Нельзя не задаться таким вопросом: где, при каких условиях и почему из архивной пыли извлечен был забытый документ? Правда, при первом же чтении «Записок» Штадена всякий историк скажет, что это — одно из самых выдающихся произведений европейской публицистики XVI века, но все же содержание документа касается исключительно России и русскою народа, а между тем, после того как русский историк перевел его с немецкого рукописного подлинника, представители немецкой науки снова с удвоенным вниманием взялись за него и дали свое дополненное вариантами издание Штадена.

Спрашивается, зачем понадобилось им так усердствовать над сочинением, относящимся к чуждой, далекой от них стране?

Было бы очень долго останавливаться на тех тенденциях и мотивах, которые слагались в немецкой науке в послевоенную пору, начиная с 1918 г., но суть этого движения можно определить в немногих словах. В Германии усиливался воинствующий национализм, готовилась почва для исступленного слепого фашизма. Немецкие ученые, в своем большинстве утратившие независимость мысли, покорные феодальной дисциплине, не успевшие по-настоящему дойти даже до уровня либеральной буржуазной науки, подчинились направлению, данному фашистским начальством, а начальство это приказало всему немецкому народу итти на Восток, сокрушать славянство, обращать русский народ в рабов немецких господ; в этом походе ученые должны играть роль застрельщиков — собирать доказательства физической негодности и культурной неспособности славянской расы вообще и русского народу в особенности.

Вполне понятно, почему немецкая наука так уцепилась за Штадена.

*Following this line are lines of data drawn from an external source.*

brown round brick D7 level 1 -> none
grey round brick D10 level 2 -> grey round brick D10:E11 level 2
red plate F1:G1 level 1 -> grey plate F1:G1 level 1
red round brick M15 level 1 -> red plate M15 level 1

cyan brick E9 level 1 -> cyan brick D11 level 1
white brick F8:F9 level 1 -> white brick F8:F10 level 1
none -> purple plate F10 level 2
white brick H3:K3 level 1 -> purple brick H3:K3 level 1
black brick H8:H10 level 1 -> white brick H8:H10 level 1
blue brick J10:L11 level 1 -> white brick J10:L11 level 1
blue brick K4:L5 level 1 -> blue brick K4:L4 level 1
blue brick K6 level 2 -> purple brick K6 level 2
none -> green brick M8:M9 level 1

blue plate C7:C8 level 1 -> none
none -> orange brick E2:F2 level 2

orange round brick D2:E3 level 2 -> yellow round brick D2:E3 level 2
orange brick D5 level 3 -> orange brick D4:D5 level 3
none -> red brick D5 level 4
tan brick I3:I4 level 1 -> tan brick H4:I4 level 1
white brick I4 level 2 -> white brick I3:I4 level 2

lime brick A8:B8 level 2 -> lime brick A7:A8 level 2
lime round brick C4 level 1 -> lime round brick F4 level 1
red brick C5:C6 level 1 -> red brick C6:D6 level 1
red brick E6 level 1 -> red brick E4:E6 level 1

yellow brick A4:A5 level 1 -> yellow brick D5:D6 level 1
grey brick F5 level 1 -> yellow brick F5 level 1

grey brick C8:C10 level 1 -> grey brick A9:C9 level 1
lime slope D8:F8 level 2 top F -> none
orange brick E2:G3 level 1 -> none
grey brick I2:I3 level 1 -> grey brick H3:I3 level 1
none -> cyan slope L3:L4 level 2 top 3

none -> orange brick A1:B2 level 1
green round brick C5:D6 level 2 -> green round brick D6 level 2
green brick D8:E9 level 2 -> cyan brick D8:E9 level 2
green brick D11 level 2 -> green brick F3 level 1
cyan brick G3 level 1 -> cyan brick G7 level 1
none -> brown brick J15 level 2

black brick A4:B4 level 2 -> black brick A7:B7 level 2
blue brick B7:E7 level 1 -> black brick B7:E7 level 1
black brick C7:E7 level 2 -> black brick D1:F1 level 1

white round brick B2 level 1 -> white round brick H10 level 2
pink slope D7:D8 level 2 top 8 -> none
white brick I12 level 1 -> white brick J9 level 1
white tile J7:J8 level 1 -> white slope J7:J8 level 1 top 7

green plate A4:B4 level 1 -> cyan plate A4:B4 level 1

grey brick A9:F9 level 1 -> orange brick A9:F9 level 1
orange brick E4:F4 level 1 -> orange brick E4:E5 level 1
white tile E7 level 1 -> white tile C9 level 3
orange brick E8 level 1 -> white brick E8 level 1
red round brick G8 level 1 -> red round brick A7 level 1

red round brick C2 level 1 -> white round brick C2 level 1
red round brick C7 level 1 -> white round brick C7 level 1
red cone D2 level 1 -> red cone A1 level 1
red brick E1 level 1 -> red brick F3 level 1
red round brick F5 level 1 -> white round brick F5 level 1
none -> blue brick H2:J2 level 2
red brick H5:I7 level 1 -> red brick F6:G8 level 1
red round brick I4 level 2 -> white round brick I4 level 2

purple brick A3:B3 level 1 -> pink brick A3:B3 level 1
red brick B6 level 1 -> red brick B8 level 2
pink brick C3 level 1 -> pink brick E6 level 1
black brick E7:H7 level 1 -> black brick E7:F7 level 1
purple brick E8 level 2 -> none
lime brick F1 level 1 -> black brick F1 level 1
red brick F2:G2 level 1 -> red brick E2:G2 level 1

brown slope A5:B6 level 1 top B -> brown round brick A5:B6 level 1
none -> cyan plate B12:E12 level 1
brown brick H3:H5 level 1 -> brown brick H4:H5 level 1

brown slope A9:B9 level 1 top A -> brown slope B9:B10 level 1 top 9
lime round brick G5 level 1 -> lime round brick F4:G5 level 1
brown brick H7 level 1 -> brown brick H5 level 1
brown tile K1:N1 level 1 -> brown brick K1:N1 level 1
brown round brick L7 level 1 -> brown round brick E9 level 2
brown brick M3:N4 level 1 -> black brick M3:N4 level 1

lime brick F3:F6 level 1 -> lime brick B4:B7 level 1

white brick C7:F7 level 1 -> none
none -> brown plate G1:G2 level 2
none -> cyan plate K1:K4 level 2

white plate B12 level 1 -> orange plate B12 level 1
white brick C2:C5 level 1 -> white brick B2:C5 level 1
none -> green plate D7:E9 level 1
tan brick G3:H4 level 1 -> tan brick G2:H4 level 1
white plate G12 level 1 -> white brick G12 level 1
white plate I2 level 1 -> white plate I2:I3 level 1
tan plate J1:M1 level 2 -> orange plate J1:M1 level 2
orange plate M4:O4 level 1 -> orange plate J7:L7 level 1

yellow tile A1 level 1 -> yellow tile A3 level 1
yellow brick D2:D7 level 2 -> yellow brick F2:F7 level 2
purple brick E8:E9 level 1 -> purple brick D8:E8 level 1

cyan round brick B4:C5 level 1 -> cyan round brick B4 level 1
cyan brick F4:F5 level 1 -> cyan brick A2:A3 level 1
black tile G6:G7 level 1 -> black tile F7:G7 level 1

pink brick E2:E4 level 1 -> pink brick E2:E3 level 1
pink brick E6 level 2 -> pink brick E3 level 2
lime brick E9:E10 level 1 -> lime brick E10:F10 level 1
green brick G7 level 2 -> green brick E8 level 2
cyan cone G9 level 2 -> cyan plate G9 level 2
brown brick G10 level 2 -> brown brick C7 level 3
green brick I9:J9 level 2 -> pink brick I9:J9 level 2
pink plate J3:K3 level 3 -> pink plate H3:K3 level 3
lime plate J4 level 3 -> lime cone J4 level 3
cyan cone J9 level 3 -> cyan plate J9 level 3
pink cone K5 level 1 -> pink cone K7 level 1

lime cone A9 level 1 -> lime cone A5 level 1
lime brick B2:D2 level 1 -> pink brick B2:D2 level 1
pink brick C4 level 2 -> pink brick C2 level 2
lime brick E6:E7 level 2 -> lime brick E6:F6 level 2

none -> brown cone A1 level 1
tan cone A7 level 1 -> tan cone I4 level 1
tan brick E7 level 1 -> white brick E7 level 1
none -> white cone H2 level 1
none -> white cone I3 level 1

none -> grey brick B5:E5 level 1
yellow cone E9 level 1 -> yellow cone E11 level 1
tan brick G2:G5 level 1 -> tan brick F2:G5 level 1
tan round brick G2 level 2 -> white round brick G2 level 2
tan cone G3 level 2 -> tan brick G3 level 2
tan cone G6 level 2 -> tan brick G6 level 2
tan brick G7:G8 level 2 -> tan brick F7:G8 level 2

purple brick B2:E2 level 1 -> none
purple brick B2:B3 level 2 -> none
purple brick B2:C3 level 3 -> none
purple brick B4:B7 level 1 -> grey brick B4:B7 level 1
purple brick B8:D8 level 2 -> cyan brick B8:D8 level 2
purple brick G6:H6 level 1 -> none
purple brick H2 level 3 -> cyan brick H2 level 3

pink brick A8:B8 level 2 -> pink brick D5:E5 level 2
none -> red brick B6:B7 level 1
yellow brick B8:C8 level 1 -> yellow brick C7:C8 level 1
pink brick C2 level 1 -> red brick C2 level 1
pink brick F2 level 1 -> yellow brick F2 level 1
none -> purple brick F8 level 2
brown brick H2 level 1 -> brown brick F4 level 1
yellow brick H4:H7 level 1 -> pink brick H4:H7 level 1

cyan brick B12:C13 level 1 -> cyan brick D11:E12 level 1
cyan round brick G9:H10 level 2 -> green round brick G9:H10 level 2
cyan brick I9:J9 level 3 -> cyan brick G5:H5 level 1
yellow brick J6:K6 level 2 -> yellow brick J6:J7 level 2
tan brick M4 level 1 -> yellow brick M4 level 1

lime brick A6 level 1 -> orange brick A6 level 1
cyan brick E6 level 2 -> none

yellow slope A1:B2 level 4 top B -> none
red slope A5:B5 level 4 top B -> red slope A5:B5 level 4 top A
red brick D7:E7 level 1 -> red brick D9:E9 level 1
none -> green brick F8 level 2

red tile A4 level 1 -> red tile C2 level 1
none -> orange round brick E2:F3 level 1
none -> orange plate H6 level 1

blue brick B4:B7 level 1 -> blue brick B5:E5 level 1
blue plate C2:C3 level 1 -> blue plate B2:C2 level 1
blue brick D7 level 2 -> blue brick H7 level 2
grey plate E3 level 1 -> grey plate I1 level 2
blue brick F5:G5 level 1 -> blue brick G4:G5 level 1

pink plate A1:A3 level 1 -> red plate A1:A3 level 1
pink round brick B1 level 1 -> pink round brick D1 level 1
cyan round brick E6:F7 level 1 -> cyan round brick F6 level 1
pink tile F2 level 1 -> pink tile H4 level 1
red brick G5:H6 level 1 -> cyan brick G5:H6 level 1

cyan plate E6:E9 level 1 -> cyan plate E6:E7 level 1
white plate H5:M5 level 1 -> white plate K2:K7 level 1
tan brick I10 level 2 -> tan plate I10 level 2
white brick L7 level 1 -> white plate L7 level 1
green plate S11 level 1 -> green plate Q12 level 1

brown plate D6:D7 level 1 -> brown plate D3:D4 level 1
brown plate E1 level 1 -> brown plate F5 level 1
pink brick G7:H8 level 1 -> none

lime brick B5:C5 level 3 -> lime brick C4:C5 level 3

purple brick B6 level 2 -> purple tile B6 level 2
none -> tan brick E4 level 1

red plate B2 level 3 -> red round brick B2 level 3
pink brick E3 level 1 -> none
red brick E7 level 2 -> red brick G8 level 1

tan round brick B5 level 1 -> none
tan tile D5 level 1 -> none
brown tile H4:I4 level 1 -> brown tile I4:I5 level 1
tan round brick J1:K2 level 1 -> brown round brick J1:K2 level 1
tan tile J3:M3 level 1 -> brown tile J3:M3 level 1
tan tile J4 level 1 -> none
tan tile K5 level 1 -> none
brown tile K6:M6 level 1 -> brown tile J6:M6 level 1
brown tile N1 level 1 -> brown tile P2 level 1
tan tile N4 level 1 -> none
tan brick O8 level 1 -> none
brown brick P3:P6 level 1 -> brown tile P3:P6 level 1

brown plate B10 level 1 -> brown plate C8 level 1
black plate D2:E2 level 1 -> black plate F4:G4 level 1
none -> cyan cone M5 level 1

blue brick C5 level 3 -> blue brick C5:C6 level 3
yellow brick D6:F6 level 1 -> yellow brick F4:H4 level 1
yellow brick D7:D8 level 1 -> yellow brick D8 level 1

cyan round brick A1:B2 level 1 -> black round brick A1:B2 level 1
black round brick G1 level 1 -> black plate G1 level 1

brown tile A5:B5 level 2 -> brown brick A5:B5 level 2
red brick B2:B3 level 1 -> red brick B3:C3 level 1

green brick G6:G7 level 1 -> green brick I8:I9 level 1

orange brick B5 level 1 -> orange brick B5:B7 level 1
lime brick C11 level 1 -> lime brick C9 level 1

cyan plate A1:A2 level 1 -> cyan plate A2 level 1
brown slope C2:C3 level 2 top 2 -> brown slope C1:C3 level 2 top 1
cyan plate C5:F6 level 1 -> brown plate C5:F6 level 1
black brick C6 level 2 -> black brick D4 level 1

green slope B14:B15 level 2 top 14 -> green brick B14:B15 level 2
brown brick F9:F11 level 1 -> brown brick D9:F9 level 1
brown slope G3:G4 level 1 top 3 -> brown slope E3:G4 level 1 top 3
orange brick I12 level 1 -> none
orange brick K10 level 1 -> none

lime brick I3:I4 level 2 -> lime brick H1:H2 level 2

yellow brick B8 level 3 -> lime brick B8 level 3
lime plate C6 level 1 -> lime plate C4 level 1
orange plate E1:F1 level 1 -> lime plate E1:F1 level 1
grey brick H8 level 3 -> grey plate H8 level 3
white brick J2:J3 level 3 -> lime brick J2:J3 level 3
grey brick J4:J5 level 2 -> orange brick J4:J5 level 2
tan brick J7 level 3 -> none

Ведь она открыла в нем нужный ей обвинительный акт против русского народа, предисловие к замышляемому походу на СССР, построенное на «историческом» основании. С каким увлечением читали немецкие ученые заголовок штаденовского проекта — «План обращения Московии в Имперскую провинцию»! С каким [156] захлебывающимся восторгом воспринимали они призыв Штадена к разорению Русской земли: «Города и деревни должны стать свободной добычей воинских людей»! С какой жадностью внимали они всем насмешкам немца-предателя над «невежеством и варварством» русского народа, над его «неспособностью» защищать свою родину!

«Записки» Штадена стали в фашистской Германии актуальнейшей книгой, пророчеством и программой будущего.

Возобновленный при его помощи злостный миф о неспособности русского народа защищать свою родину опровергнут Великой отечественной войной, развеян по ветру героической Красной Армией. Этому великому событию современной нам действительности ученые СССР обязаны дать правильное историческое истолкование. [157]

Примечания

{2} Сталин. Марксизм и национальный вопрос, М., 1938, стр. 10.